Way back in the past, I found a “spiritual director” to get my back on track after I had my first Kiddo. He was high need in every sense of the definition, and I had no spiritual life for a few years. The “spiritual director” insisted that I had to spend half an hour to an hour every day in perfectly silent meditation.
I want you to think about that for a minute.
Okay, now that you’ve laughed until you have stitches in your side, dry your tears and consider more soberly what that kind of edict does to someone who’s earnestly trying to find more of God in her life, and instead she’s told to do the impossible. I did try. In my solitary half-hour of silence a day, I sacrificed whatever time I had during the Boy’s very rare, very short naps and tried to meditate, and I couldn’t do it because I was so stressed out. That’s why I always flinch when I hear an all-or-nothing approach to finding God. God’s big enough that we can find Him in many many different ways, sometimes even when we’re not looking.
Yesterday, Illya left a comment about lectio divina and the four stages, but keep in mind that after my “you MUST do this” experience, I tend to write my own ticket. With four kids, I’m lucky if I get any chance to read the Bible at all, so forcing myself to follow a pattern isn’t feasible. If you’re a busy mom too, this is what I recommend:
Try something. Anything.
Sometimes I’ll read the passage and then a Kiddo needs my help and it’s over. Sometimes I get to read it a few times. Sometimes I get an idea and I try to pray about it. Sometimes I get a really good idea and I forget it. Yesterday, I read it, held it in my head, got ideas, and journaled it. If you want to try this too, here’s an example of the kind of thing that happens, from the journal:
Today for my Bible reading I did Luke 17:5-6. It’s just a saying on faith. The apostles asked Jesus to increase their faith, and Jesus replied that if they had faith the size of a mustard seed, they “could say to this mulberry tree, ‘Be uprooted and planted in the sea,’ and it would obey you.'”
First off, it’s an odd way to respond.
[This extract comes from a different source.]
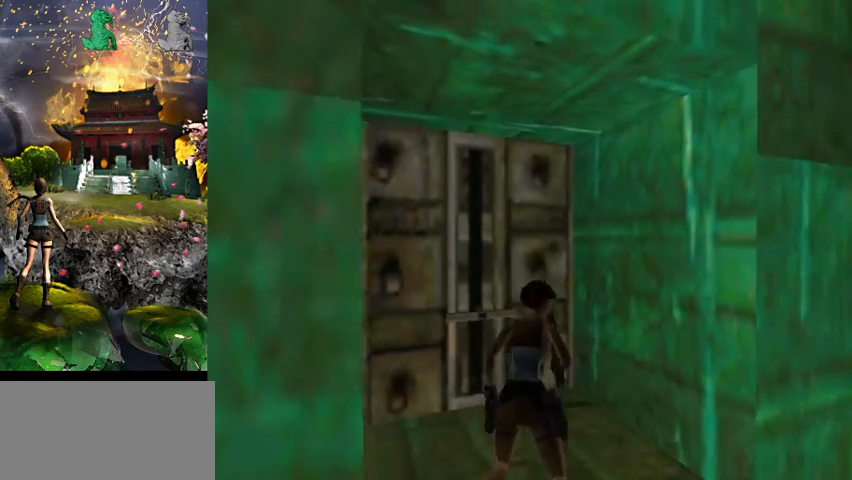
{"keys": ["right"], "events": [[34, "gun", "down"], [200, "gun", "up"]]}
If my kids came to me and said, “Teach us to read,” I wouldn’t reply with “If you went to college, you could design rocket ships.” Jesus didn’t answer the question, only told them why they should want it more.
But maybe this is more of what I wrote in the last entry, that God won’t be pinned down. They asked to have their faith increased, but just giving it isn’t the same as making them work for it.
Second thought: look at the phrasing there. “Be uprooted and planted in the sea.” It’s passive voice. The tree would obey…what? It’s not “uproot yourself.” Who’s doing the uprooting and the new planting?
And why would my faith make something do an absurd thing? An impossible thing? Why does faith compel obedience?
Third, again on the phrasing: it’s very close to Mary’s response to Gabriel, “Be it done to me according to your word.” Mary’s faith made an absurd thing happen, God becoming man. The sea traditionally represents chaos; God entered the chaos of the world because of faith, because of love, because of one full of grace.
Fourth: how do you size faith? And was their faith too small, or did Jesus want it to get smaller and more compact and more focused? And consider what he used as metaphors. A seed, full of potential, and a tree, realized potential. Both living things, things that respond to air and light and water, and apparently also to faith.
No great answers. But then again, I’m not a Benedictine monk, either.